• _Exercise instructions_:
(a) In the passage on Castelo Branco's government, on what date was Brazil's new constitution promulgated?
(b) Transcribe the passage on Castelo Branco's government from "Castelo Branco also" to "25.5% a year.".
(c) Pick up the passage on Castelo Branco's government and the Brazilian economy after its last line and write the next part.

• _Text for analysis_:
* * * *

Castelo Branco also extinguished the União Nacional dos Estudantes (English: National Union of Students, UNE) and other organizations and resorted to forceful measures, such as invading the University of Brasília. On 7 December 1966, he instituted Institutional Act No. 4, which decreed the drafting of a new constitution for Brazil. On 24 January 1967, the document was promulgated, but it only became effective when Costa e Silva took office on 15 March. On 9 February, a new Press Law was sanctioned.

=== Economy ===

==== Economic crisis in the 1960s ====
From 1962 onwards, Brazil experienced low growth rates, reaching just 0.6% increase in 1963. There was a fall in public and private investment and a rise in the public deficit, which caused inflation to accelerate, from 47.8% in 1961 to 51.6% in 1962 and 79.9% in 1963. Between 1964 and 1968, inflation was reduced from 92.1% to 25.5% a year.

==== Programa de Ação Econômica do Governo (1964-1967) ====
The Programa de Ação Econômica do Governo (Government's Economic Action Programme, PAEG), designed by Roberto Campos, the Minister of Planning, and Octávio Gouveia Bulhões, the Minister of Finance, focused on promoting tax, financial and labour reforms and reducing regional imbalances. It imposed strict credit restrictions and instituted a new wage formula, causing severe deterioration in the purchasing value. The PAEG's objectives were:

- Accelerating economic growth;
- Containing inflation;
- Reduce income concentration (regional, sectoral and personal);
- Increase employment;
- Correct the external imbalance.

In order to structure the Sistema Financeiro Nacional (National Financial System) and correct inflation, Castelo Branco established unpopular measures that would lead to relative economic success:

- Changes to the tax structure (indirect taxes were raised and direct taxes reduced to protect strategic sectors due to the concentration of income);
- Restrictive monetary policy (mainly low currency issuance);
- Stabilizing prices and reducing purchasing power.

* * * *

• _Recorded information_:
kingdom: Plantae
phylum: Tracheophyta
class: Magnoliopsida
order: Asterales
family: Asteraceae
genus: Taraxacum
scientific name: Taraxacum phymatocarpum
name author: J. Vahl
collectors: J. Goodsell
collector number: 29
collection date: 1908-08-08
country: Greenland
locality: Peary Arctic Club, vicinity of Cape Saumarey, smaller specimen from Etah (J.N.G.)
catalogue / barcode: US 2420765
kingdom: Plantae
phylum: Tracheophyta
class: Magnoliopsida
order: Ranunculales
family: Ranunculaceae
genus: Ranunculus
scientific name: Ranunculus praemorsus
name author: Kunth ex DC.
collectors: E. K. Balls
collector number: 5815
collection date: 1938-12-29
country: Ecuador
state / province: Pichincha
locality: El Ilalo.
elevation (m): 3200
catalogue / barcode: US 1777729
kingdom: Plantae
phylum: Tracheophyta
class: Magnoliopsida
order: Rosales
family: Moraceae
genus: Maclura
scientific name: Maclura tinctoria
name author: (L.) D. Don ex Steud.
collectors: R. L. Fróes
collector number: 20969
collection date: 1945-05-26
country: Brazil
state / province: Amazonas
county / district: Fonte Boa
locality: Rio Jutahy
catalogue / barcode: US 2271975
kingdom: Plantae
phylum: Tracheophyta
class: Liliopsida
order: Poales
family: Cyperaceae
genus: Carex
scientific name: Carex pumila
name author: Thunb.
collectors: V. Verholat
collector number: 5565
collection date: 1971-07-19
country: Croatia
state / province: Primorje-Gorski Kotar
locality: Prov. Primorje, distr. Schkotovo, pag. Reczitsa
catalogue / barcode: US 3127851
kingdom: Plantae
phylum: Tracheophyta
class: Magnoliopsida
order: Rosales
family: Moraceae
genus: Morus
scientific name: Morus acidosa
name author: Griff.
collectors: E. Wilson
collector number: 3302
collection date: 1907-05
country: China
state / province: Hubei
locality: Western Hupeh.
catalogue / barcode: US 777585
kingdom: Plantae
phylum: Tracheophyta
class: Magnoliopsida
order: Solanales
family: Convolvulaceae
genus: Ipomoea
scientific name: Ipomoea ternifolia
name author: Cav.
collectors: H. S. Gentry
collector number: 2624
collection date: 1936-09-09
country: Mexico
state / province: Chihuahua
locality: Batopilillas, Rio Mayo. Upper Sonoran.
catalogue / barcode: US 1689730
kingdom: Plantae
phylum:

* * * *

• _Results of the exercise_:
(a) 24 January 1967.

(b)
Castelo Branco also extinguished the União Nacional dos Estudantes (English: National Union of Students, UNE) and other organizations and resorted to forceful measures, such as invading the University of Brasília. On 7 December 1966, he instituted Institutional Act No. 4, which decreed the drafting of a new constitution for Brazil. On 24 January 1967, the document was promulgated, but it only became effective when Costa e Silva took office on 15 March. On 9 February, a new Press Law was sanctioned.

=== Economy ===

==== Economic crisis in the 1960s ====
From 1962 onwards, Brazil experienced low growth rates, reaching just 0.6% increase in 1963. There was a fall in public and private investment and a rise in the public deficit, which caused inflation to accelerate, from 47.8% in 1961 to 51.6% in 1962 and 79.9% in 1963. Between 1964 and 1968, inflation was reduced from 92.1% to 25.5% a year.

(c)
=== Terrorism ===
During the first half of 1965, the Três Passos Guerrilla was defeated and an explosion damaged the office of O Estado de S. Paulo. On 25 July 1966, a bomb exploded in the lobby of Recife International Airport. Aimed at Costa e Silva, a former army minister and presidential candidate, the attack killed journalist Edson Régis de Carvalho and retired vice-admiral Nelson Gomes Fernandes, and left fourteen wounded, including civil guard Sebastião Thomaz de Aquino. On the same day, explosions with no victims hit the headquarters of the UEE and the United States Information Agency (USIS).

=== Base Industrial de Defesa (BID) ===
The Base Industrial de Defesa (Defence Industrial Base, BID) is a set of state-owned or private companies that participate in one or more stages of research, development, production, distribution and maintenance of defence products (goods and services) and can contribute to the achievement of objectives related to Brazil's security or defence.

The Castelo Branco government was responsible for developing initiatives aimed at establishing a defence industrial complex. The incentives, combined with industrial potential, qualified human capital and a favourable international market, led the BID to evolve rapidly, resulting in Brazil becoming the world's fifth largest exporter in the defence sector by 1970.

=== Presidential succession ===
In a session that lasted three hours, marshal Costa e Silva was elected president of Brazil under the ARENA ticket on 3 October 1966, after winning 295 votes in the National Congress, one of which was cast by opposition deputy Anísio Rocha, from Goiás.

== Foreign policy ==
Brazil broke off diplomatic relations with Cuba on 2 May 1964. The following year, a civil war in the Dominican Republic put an end to the coup d'état that had ousted president Juan Bosch in 1963. However, an invasion by the United States, endorsed a posteriori by the Organization of American States, extended the conflict for a year in order to prevent a new Cuban Revolution. In the meantime, 280 Brazilian soldiers occupied the National Palace in Santo Domingo on 1 June 1965. Brasília and Havana only resumed diplomatic relations in 1986.